Soil N availability is an important component in storage root production of sweetpotato [Ipomoea batata (L.) Lam.]. A controlled-environment experiment was conducted to characterize effects of N availability on patterns of dry matter, nonstructural carbohydrates, and N accumulation, and to determine possible components of N use efficiency that vary between two genotypes of sweetpotato. Rooted cuttings of `Jewel' and MD810 were transplanted into pots filled with sand and kept in a growth chamber for 72 days. Plants were watered during the first 30 days with a complete nutrient solution that contained 14 mm NO3 - and then for the next 42 days with one of three complete nutrient solution that contained either 2, 8, or 14 mm NO3 -. At 30, 44, 58, and 72 days after transplanting, three plants from each cultivar and treatment combination were sampled and separated into leaves, stems plus petioles, fibrous roots, and storage roots. Each plant fraction was freeze-dried, weighed, ground, and analyzed for total N, soluble sugars, and starch. Availability of N in the substrate, which limited dry matter accumulation at 2 mm NO3 -, was nonlimiting at 8 and 14 mm NO3 -. In both genotypes, net assimilation rate, efficiency of N use (i.e., increments of dry matter accumulated per increment of N taken up), and proportion of dry matter allocated to storage roots were greater for N-stressed (2 mm NO3 -) than N-replete (8 and 14 mm NO3 -) plants. For the N-stressed plants, however, efficiency of N use was greater in MD810 than in `Jewel'. Although rate of NO3 - uptake per unit fibrous root mass was similar in the two genotypes under the N stress treatment, MD810 had greater uptake rate than `Jewel' under nonlimiting availability of NO3- in the substrate.

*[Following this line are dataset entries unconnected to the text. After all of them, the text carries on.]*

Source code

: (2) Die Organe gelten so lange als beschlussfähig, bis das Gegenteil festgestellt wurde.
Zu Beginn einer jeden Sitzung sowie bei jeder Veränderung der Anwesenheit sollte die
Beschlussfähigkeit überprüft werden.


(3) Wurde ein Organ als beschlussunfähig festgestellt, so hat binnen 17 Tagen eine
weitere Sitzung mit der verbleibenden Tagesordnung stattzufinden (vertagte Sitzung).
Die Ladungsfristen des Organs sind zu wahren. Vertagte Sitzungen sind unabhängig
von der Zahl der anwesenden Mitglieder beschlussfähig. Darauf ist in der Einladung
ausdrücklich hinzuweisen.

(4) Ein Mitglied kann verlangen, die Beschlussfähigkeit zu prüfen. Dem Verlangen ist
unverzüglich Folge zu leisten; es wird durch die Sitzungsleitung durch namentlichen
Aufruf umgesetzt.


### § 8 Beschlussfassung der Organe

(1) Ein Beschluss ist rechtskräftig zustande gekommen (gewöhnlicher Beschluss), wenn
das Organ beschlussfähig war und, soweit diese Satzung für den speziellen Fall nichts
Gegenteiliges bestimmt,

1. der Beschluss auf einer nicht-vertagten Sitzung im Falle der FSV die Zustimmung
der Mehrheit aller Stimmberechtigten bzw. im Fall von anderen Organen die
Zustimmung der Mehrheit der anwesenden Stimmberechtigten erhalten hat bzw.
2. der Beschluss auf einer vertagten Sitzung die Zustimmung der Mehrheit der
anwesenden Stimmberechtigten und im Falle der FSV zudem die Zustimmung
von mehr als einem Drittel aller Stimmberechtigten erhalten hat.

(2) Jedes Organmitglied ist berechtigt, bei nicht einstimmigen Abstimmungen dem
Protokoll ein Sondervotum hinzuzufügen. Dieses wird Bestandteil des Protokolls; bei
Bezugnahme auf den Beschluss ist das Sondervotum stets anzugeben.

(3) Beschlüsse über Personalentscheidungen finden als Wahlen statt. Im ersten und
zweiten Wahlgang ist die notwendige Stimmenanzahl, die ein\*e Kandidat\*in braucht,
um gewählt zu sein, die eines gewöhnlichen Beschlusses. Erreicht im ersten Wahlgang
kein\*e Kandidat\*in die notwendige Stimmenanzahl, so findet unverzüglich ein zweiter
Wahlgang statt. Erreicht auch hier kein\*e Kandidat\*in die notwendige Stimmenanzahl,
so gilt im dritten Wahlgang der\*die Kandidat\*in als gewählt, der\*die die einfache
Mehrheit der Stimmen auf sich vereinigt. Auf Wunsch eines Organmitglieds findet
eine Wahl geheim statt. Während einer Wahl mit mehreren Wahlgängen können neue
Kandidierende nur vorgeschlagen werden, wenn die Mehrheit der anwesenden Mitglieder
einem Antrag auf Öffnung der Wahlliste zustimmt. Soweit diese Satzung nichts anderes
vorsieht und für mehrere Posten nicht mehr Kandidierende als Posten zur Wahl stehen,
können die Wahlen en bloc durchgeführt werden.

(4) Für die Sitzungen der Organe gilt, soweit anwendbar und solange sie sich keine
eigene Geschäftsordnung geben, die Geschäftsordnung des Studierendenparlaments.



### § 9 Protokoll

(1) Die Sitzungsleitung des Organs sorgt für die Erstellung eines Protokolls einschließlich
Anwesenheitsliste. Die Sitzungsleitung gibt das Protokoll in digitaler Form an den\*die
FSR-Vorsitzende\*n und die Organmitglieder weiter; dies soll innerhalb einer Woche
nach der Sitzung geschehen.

The increased rate of uptake under nonlimiting NO3 - supplies apparently was related to enhanced rates of carbohydrate transport from shoots to roots. As tissue concentration of N declined in response to the lowest application of NO3 -, shoot growth was limited prior to, and to a greater extent than, the photosynthetic rate. The resulting relative decline in sink activity of shoots thus presumably increased the availability of carbohydrates for transport to roots.